Problems and tasks -
(a) Reproduce the passage on romance novel criticism from "In the past" up to and including "one romance novel.".
(b) According to the passage on romance novel criticism, who writes the monthly column of romance book reviews in The Washington Post?
(c) Extend the passage on romance novel criticism, continuing from its final sentence.
[Given text]
Of course, the genre as a whole is doing just fine without mainstream attention, and prestigious book reviews will hardly make or break Nora Roberts’ career. If readers want reviews of romance novels, they can turn to Amazon pages or any one of the thousands of blogs devoted to romance reviews. “The only reason you need mainstream criticism is just to improve the quality of work so people know what’s good,” Mayer says. And, I would add, so new readers easily learn what’s good and feel that it’s acceptable to read it.
In the past year, things have started to change. NPR now includes coverage of romance novels. The Washington Post features a monthly column of romance book reviews, penned by romance author Sarah Maclean. USA Today does have an online blog solely devoted to romance. The New York Times has published op-eds in defense of romance from bestselling authors Eloisa James and Sarah Maclean. But this coverage is still collected together and kept separate in way that other books aren’t. Romance can be covered en masse as part of a Valentine’s Day theme or in a separate column, but it’s still rare to see a full-fledged, standalone review of one romance novel.
[/Given text]
[Extracted entries]
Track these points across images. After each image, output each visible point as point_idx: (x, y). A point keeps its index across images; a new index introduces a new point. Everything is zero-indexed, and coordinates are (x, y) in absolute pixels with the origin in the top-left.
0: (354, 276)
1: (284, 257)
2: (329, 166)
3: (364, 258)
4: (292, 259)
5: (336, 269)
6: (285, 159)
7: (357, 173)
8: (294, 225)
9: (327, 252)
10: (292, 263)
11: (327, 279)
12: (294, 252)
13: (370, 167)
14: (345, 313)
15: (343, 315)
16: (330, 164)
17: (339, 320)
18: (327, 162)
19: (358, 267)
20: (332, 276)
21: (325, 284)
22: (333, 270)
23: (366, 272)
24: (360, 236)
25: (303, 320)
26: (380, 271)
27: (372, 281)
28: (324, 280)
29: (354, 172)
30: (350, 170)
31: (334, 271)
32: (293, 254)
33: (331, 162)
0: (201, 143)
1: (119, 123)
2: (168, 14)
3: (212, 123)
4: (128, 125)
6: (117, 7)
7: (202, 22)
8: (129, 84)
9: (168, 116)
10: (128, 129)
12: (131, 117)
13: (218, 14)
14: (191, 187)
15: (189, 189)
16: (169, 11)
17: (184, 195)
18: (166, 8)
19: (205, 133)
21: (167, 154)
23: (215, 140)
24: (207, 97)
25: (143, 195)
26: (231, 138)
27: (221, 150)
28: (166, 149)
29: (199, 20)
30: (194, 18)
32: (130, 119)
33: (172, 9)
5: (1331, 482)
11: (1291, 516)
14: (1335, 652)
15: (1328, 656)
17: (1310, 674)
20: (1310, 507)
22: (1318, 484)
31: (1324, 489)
[/Extracted entries]
[Extracted entries]
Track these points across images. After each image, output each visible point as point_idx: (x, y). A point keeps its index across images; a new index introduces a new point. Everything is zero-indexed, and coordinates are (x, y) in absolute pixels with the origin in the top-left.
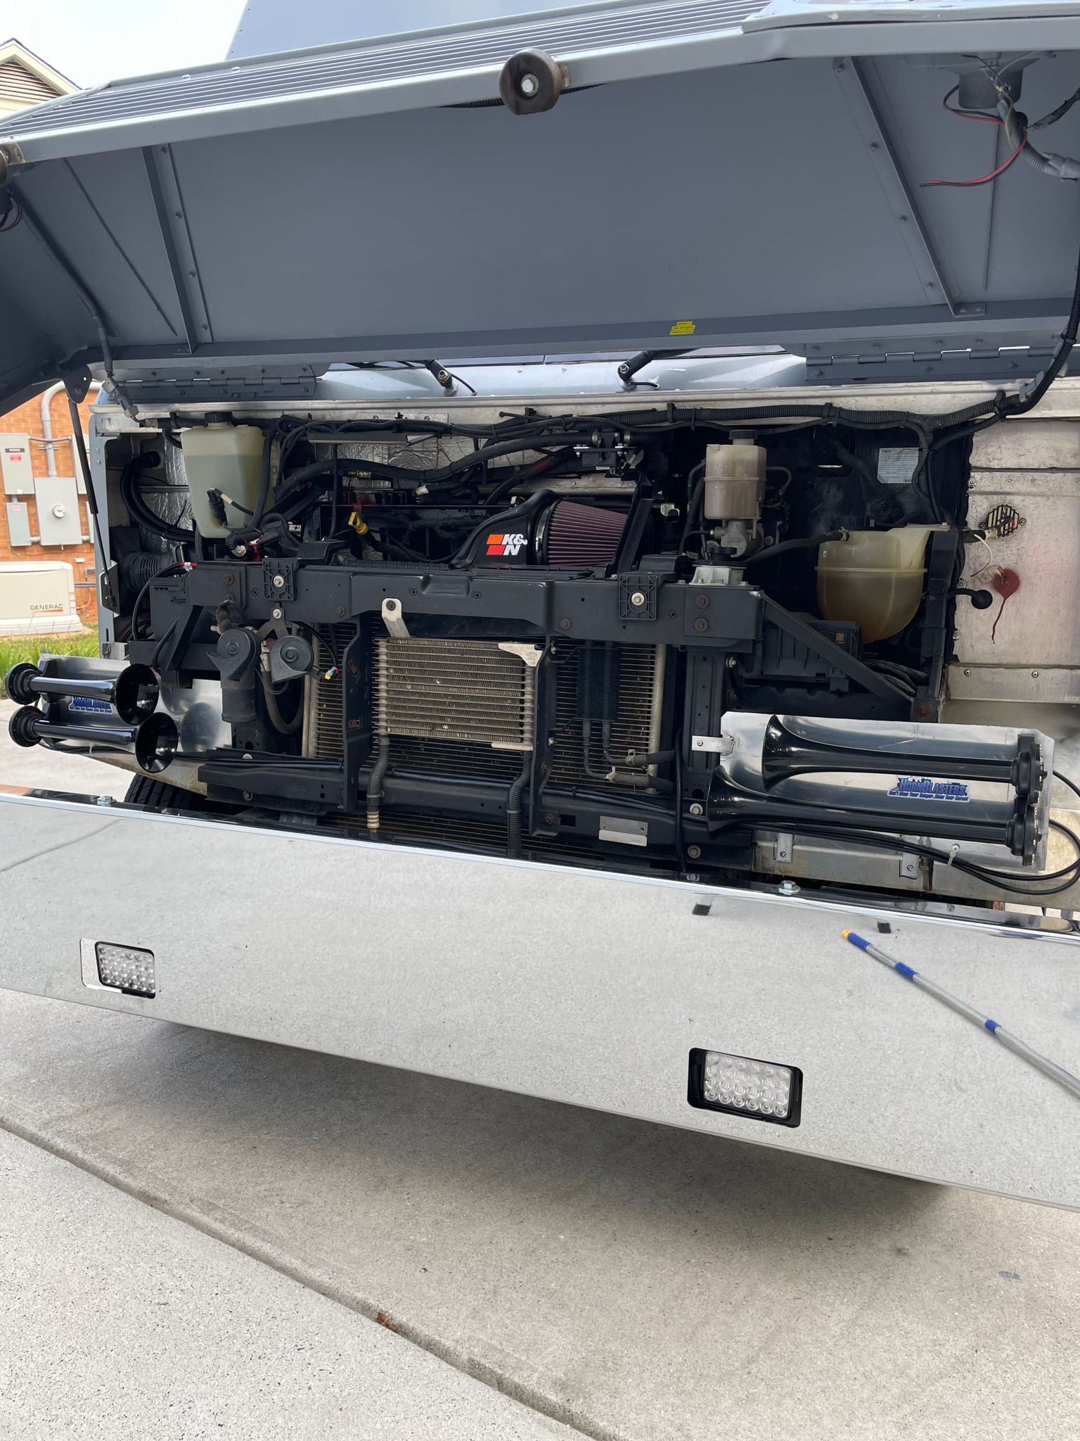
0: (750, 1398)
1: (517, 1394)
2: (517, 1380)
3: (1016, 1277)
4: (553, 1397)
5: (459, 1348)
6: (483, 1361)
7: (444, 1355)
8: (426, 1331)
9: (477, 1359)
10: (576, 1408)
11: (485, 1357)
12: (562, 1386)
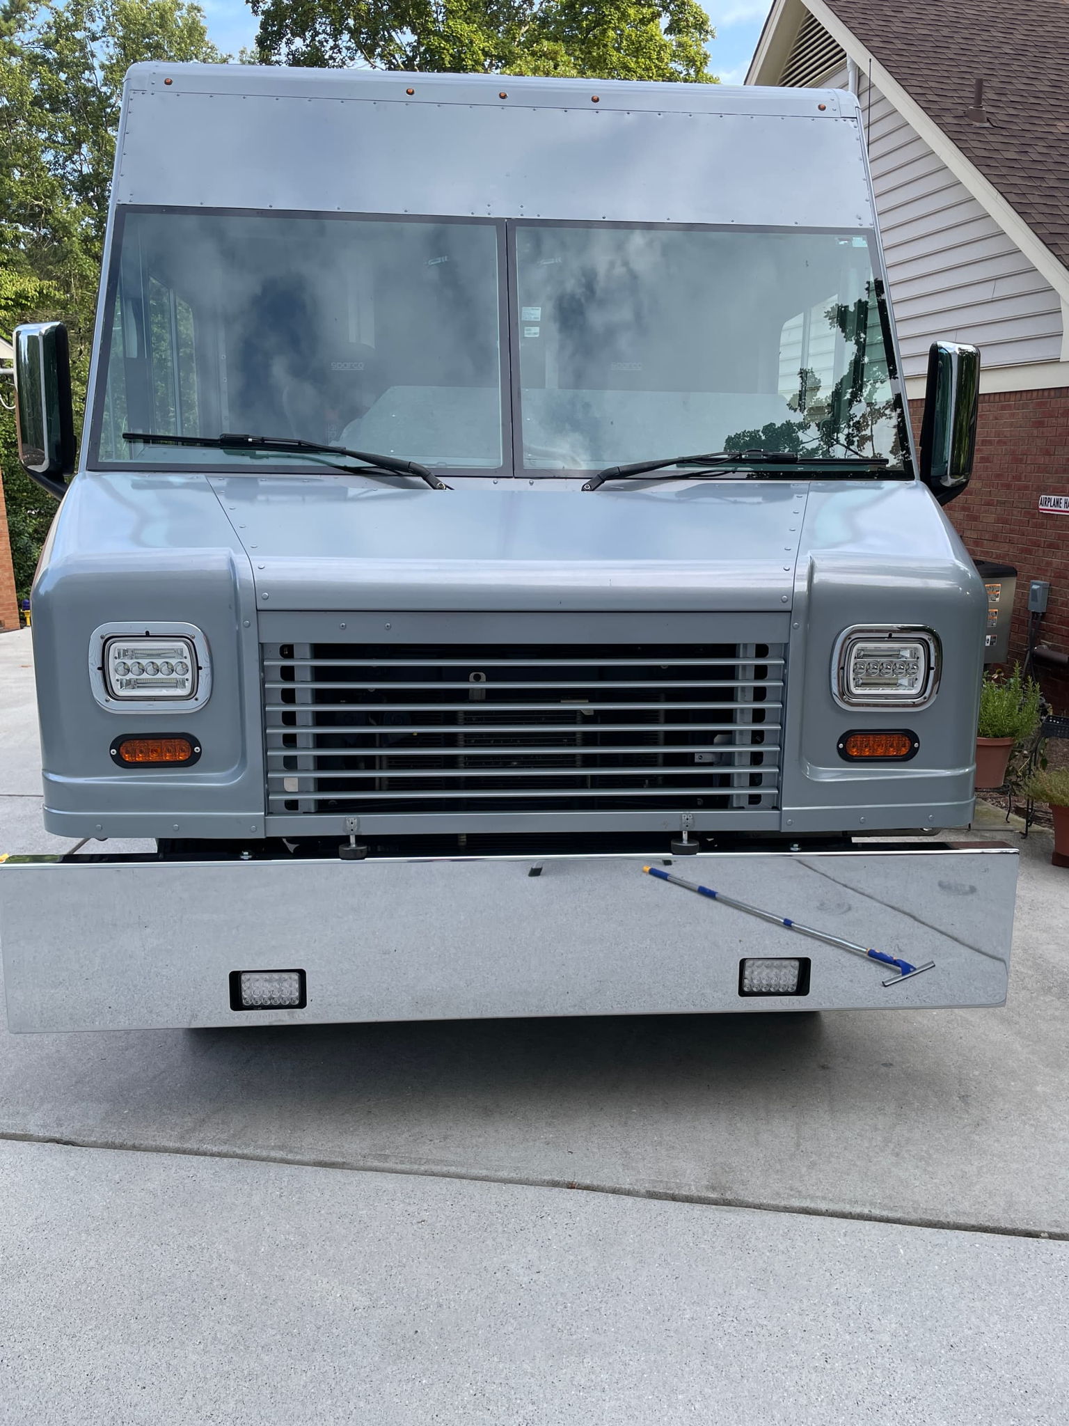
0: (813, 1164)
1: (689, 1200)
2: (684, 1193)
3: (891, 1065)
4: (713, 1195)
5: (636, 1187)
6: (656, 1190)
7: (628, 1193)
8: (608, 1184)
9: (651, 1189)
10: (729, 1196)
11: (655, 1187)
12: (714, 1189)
[/Extracted entries]
Set of answers -
(a)
In the past year, things have started to change. NPR now includes coverage of romance novels. The Washington Post features a monthly column of romance book reviews, penned by romance author Sarah Maclean. USA Today does have an online blog solely devoted to romance. The New York Times has published op-eds in defense of romance from bestselling authors Eloisa James and Sarah Maclean. But this coverage is still collected together and kept separate in way that other books aren’t. Romance can be covered en masse as part of a Valentine’s Day theme or in a separate column, but it’s still rare to see a full-fledged, standalone review of one romance novel.

(b) Romance author Sarah Maclean writes it.

(c)
Romance in academia
In a notable media appearance for the genre in July 2009, USA Today ran an article entitled “Scholarly writers empower the romance genre.”[44] That scholars are romance authors is considered a newsworthy angle says it all—it’s unlikely that one would see an article entitled “Scholarly writers empower literary fiction.” The article even begins, “Thirty years ago, ‘Ivy League romance writer’ was like ‘jumbo shrimp’—an oxymoron.” This isn’t necessarily true, and there are a lot of other potentially contributing factors about women’s roles and education thirty years earlier (in 1979!). The point is that the popular perception of romance readers and authors is that they are uneducated at best or just plain stupid. It’s not true.
In my survey of nonromance readers, I asked them to select what they thought was highest level of education achieved by most romance readers. Only 8 percent thought a master’s degree; 37 percent believed it to be a bachelor’s, and the rest thought they had accomplished some high school (or none) or an associate’s degree. In my study of romance readers, 66 percent had achieved a bachelor’s degree or higher. This is not perfect methodology by any means, but it shows that nonromance readers generally believe romance readers to have less education than they do—and presumably they are less intellectual or just plain dumb as well.
When questions of education and romance come up, people love to point to Eloisa James (Harvard/Yale/Oxford), Julia Quinn (Harvard/Yale), Stephanie Laurens (PhD in biochemistry), Lauren Willig (Yale/Harvard Law), or countless others. But what matters isn’t necessarily how many readers have advance degrees or how many romance authors went to the Ivy Leagues.
What matters is the academic study of the romance genre. “It’s been institutionalized as anti-intellectual,” says Bobbi Dumas, the founder of Read a Romance Month. It’s due in part to the lack of formal academic attention to the genre. This sends the message that it’s not worthy of study or that there is nothing about it to study.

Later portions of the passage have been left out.